Categories Reception + Wedding Planning

Raise your hand if you have a bit of anxiety at the thought of public speaking … Just what I thought–that would be most of us! Have you been asked to give a wedding speech or wedding toast? If you have, you are most likely a Father of the Bride, Best Man, Maid or Matron of Honor … Have no fear! Remember the words of Arthur Ashe–the famous tennis player “One important key to success is self-confidence. An important key to self-confidence is preparation.” Below are helpful tips on how to give a great wedding speech.

{Emmanuell & Susan’s Private Yacht Wedding}

yacht wedding

To the Bride and Groom–be sure to first ask those key members of your family and wedding party if they want to offer a toast or give a speech at the rehearsal dinner or wedding reception. Give them time to prepare for it. To the Wedding Party–be prepared to give a short toast–just in case you’re asked at the last minute.
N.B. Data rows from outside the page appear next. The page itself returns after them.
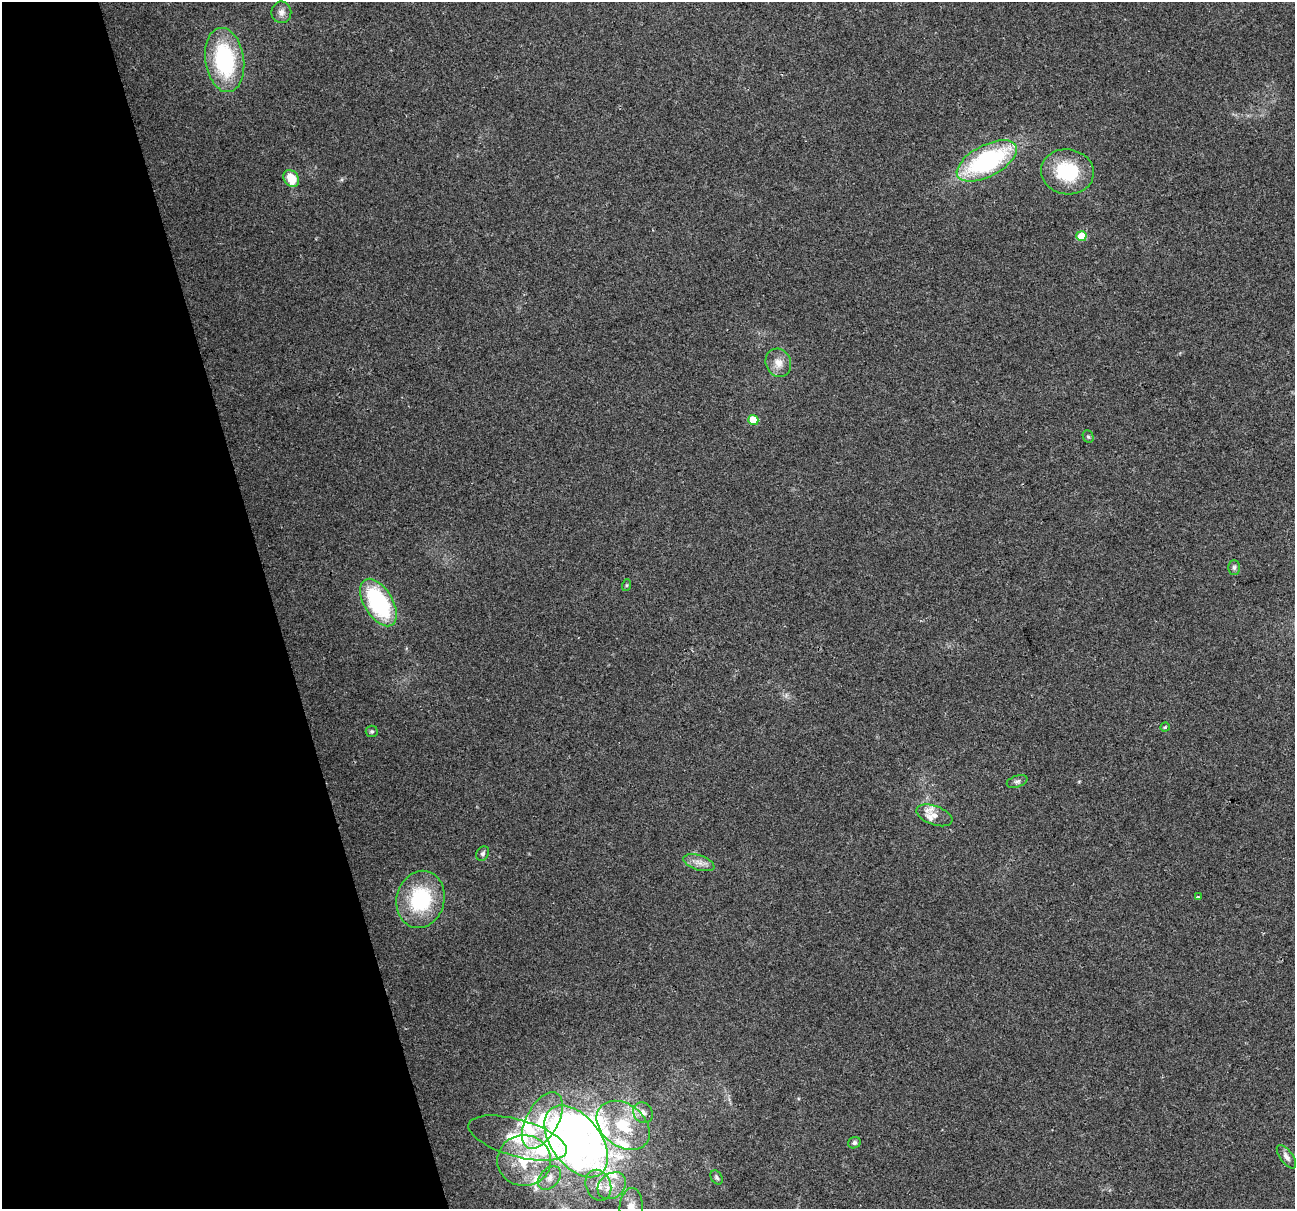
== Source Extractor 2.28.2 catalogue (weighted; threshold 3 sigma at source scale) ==
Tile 5 of 4 x 4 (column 1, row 2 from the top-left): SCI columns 1-1293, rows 2513-3719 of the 5173 x 4973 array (HDU 1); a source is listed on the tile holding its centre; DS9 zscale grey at full resolution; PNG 1297 x 1211 px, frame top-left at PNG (2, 2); each listed source drawn as its Kron ellipse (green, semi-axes under 4 px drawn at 4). Shown black and unused: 21% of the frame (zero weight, under 2 of 3 exposures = <1% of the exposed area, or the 3 px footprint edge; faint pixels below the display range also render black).
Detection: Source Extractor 2.28.2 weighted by HDU 2 'WHT'; one run over the whole footprint, this tile lists its part. Background 0.0557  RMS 0.0074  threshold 0.0334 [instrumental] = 3 sigma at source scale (4.5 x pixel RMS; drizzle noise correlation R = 1.50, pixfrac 1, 0.0396/0.0396 arcsec/px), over >= 5 px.
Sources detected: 40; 2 inside a brighter object's white glare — neither listed nor drawn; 5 inside a brighter listed object's ellipse — not listed separately; the other 33 listed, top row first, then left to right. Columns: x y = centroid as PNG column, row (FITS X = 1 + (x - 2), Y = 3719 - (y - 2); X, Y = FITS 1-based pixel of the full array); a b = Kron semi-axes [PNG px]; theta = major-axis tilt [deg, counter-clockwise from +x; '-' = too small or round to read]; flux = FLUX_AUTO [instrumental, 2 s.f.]
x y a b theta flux
281 12 11 10 - 4.1
225 60 32 19 -82 78
987 161 33 15 28 110
1067 172 26 22 -8 44
291 179 9 7 -58 14
1081 236 5 5 - 18
778 363 14 12 -66 7.5
753 420 5 5 - 21
1088 437 6 5 - 1.2
1234 567 7 6 - 1.9
627 585 6 4 71 0.85
378 603 26 14 -59 80
1165 727 4 4 - 0.93
372 731 6 6 - 1.3
1017 781 11 5 18 2.1
934 815 19 9 -20 7.3
483 853 7 6 - 1.8
699 863 16 7 -18 5.4
1198 897 3 2 - 0.96
420 899 29 24 75 55
643 1113 11 9 -52 4.8
542 1120 31 16 62 35
623 1125 29 21 -38 34
518 1138 51 18 -16 35
576 1141 41 24 -53 350
854 1143 6 5 - 1.7
1286 1157 14 6 -54 3.2
524 1160 27 25 -2 34
717 1177 7 5 -58 1.6
550 1178 13 9 48 6.3
598 1185 16 12 -67 11
612 1186 15 12 38 11
631 1207 19 11 86 10
Isophote crosses this tile's border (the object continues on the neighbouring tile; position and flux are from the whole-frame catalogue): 1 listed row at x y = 631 1207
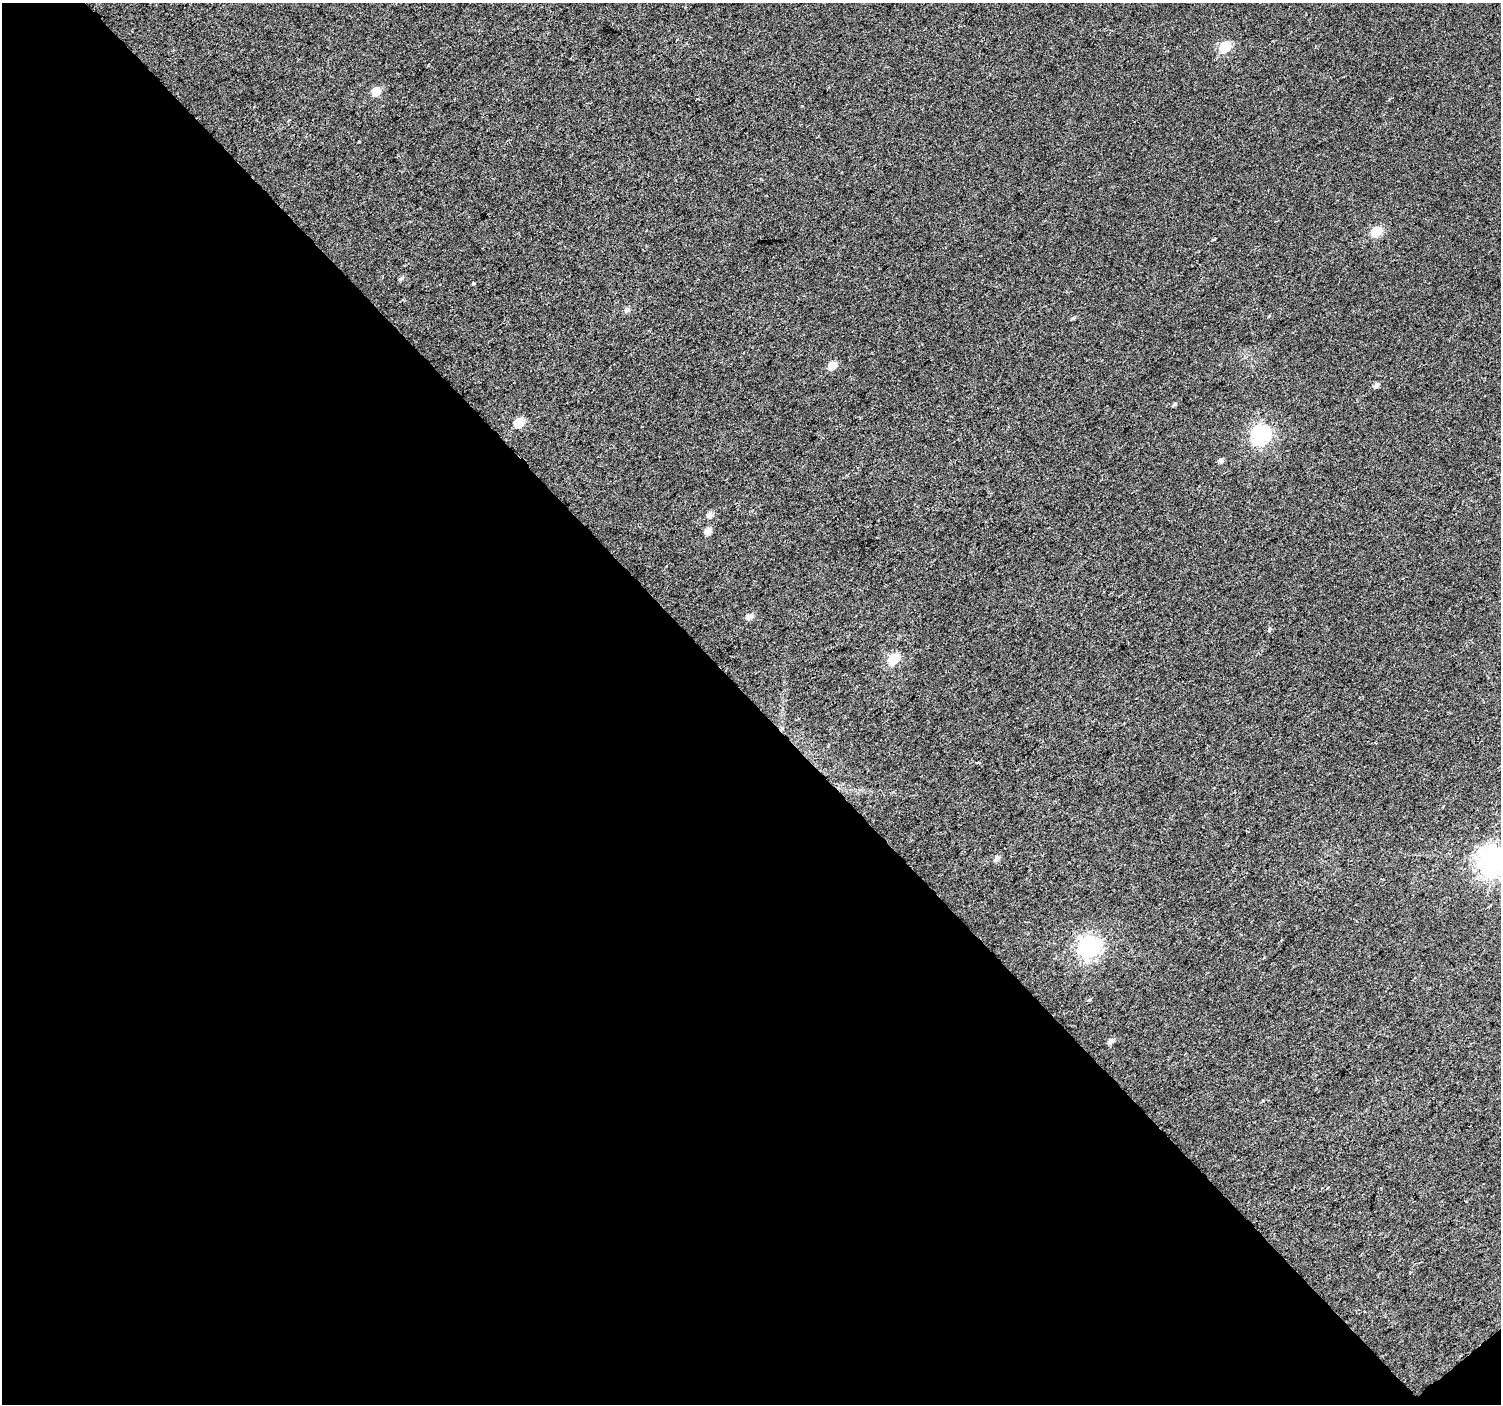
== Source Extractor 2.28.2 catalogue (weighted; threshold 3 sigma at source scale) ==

Tips to Giving a Great Wedding Speech

What does a wedding speech consist of?

1. Introduction
2. A funny, or lighthearted story
3. Well wishes for the couple
4. Ends in a toast
5. 2-5 minutes in length

What should the tone be like?

1. Celebratory and positive
2. Anecdotal
3. Congratulatory
4. Sincere
5. Focused on the couple. Honoring them.
6. Along the same formality of the wedding

What to say in a wedding speech:

1. Keep it positive. Keep it short. Keep it simple. If the speech or toast goes on and on, there are increased chances of losing the attention of the audience and saying something that shouldn’t be said: something really dumb.

2. Introduce yourself and how you know the couple. Chances are, not everyone knows you and your history with the bride and/or groom.

3. Make it personal. Based on your relationship with the couple, tell your version of a sweet, funny or touching “short” story that is relevant to the bride and groom and their love for each other. Let your personality shine through … so if you’ve got a great sense of humor–make it funny. If you’re a super-sensitive soul–make it touching. Be yourself!

4. Congratulate the couple. Wish them well. Raise your glass! Be sincere!!

Is Preparation Key?

Yes! Even if the speech is only 2 minutes long, spend plenty of time deciding on which story to tell. Prepare an outline. Practice in front of the mirror. Practice in front of a good friend. Carefully choose the right words–ensuring that they’re not offensive or negative. Practice. Practice. Practice.

What advice do you have?

Comments
  • Rach on February 23, 2012 @ 10:34 am

    Good advice! I like how you mentioned the tone should be “along the same formality of the wedding”. So true!

    I once witnessed a “bachelor roast” at a more formal/conservative wedding. Was it funny? Yes. But was it appropriate for the audience — esp. the parents/grandparents? No!